=== Input ===

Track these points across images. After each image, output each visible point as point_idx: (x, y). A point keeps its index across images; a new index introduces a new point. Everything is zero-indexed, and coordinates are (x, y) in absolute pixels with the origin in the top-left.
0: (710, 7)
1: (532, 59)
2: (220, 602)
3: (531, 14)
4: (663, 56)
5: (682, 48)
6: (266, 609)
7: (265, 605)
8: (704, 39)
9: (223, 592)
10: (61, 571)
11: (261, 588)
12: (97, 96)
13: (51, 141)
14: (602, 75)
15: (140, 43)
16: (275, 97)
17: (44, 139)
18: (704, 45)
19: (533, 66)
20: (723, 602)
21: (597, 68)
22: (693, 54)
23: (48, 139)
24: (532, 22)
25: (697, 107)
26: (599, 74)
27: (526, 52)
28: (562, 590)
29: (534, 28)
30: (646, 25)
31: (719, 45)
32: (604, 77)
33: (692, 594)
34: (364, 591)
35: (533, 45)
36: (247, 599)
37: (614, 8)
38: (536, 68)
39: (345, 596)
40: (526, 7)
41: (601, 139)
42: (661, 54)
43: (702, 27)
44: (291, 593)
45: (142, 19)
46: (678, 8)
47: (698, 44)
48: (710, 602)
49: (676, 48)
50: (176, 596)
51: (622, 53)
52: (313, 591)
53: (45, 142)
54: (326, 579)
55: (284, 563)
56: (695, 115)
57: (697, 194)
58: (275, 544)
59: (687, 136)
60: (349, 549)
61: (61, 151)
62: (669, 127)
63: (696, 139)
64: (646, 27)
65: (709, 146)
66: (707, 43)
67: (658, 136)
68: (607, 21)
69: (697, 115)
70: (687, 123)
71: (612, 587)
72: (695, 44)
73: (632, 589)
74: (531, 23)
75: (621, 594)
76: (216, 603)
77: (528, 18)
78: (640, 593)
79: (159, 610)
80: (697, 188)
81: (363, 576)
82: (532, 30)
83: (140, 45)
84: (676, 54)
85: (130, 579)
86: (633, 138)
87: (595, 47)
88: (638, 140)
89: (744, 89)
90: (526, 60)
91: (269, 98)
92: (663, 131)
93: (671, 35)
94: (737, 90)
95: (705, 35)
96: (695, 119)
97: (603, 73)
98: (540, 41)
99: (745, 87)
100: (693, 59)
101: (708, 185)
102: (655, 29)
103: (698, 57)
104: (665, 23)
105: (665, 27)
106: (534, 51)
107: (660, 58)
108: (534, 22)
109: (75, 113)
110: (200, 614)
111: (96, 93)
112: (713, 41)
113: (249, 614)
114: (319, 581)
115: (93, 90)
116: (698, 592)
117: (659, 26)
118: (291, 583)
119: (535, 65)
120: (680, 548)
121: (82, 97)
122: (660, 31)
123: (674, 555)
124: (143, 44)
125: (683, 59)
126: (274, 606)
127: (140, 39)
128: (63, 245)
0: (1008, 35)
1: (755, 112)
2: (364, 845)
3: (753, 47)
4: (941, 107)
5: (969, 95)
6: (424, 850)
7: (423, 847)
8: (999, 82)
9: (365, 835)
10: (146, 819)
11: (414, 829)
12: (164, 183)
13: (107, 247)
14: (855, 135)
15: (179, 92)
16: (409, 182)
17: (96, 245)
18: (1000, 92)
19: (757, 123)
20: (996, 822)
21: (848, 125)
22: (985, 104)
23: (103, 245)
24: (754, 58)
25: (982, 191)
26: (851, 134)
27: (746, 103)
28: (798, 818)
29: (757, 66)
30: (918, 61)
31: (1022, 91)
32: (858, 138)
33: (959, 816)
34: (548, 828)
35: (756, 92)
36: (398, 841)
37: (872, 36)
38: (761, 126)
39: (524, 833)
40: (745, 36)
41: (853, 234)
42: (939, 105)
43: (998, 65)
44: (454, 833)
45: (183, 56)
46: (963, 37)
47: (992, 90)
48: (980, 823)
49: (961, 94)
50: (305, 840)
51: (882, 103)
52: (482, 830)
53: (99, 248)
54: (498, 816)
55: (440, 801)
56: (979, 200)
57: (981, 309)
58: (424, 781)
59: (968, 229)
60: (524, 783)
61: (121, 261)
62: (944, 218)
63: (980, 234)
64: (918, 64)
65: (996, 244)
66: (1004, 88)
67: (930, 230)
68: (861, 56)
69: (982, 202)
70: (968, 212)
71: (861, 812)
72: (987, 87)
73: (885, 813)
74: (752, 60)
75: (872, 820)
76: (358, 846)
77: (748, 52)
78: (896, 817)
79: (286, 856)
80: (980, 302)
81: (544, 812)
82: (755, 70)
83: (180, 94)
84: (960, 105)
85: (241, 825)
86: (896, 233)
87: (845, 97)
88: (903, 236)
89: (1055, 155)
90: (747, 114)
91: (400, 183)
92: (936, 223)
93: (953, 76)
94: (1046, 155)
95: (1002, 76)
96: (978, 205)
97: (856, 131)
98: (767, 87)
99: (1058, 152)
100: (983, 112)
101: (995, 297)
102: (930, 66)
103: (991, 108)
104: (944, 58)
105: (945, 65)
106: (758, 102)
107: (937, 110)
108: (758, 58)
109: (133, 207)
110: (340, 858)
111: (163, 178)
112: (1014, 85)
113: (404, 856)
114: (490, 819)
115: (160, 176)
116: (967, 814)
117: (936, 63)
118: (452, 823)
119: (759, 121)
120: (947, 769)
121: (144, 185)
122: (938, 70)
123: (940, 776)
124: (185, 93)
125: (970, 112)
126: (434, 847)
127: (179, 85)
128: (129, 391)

===

**Task directions**
Everything from the line containing "38: (536, 68)" through the line containing "110: (200, 614)" in the material above should be retyped exactly, both ends included, and nothing more.

**Answer for this exercise**
38: (536, 68)
39: (345, 596)
40: (526, 7)
41: (601, 139)
42: (661, 54)
43: (702, 27)
44: (291, 593)
45: (142, 19)
46: (678, 8)
47: (698, 44)
48: (710, 602)
49: (676, 48)
50: (176, 596)
51: (622, 53)
52: (313, 591)
53: (45, 142)
54: (326, 579)
55: (284, 563)
56: (695, 115)
57: (697, 194)
58: (275, 544)
59: (687, 136)
60: (349, 549)
61: (61, 151)
62: (669, 127)
63: (696, 139)
64: (646, 27)
65: (709, 146)
66: (707, 43)
67: (658, 136)
68: (607, 21)
69: (697, 115)
70: (687, 123)
71: (612, 587)
72: (695, 44)
73: (632, 589)
74: (531, 23)
75: (621, 594)
76: (216, 603)
77: (528, 18)
78: (640, 593)
79: (159, 610)
80: (697, 188)
81: (363, 576)
82: (532, 30)
83: (140, 45)
84: (676, 54)
85: (130, 579)
86: (633, 138)
87: (595, 47)
88: (638, 140)
89: (744, 89)
90: (526, 60)
91: (269, 98)
92: (663, 131)
93: (671, 35)
94: (737, 90)
95: (705, 35)
96: (695, 119)
97: (603, 73)
98: (540, 41)
99: (745, 87)
100: (693, 59)
101: (708, 185)
102: (655, 29)
103: (698, 57)
104: (665, 23)
105: (665, 27)
106: (534, 51)
107: (660, 58)
108: (534, 22)
109: (75, 113)
110: (200, 614)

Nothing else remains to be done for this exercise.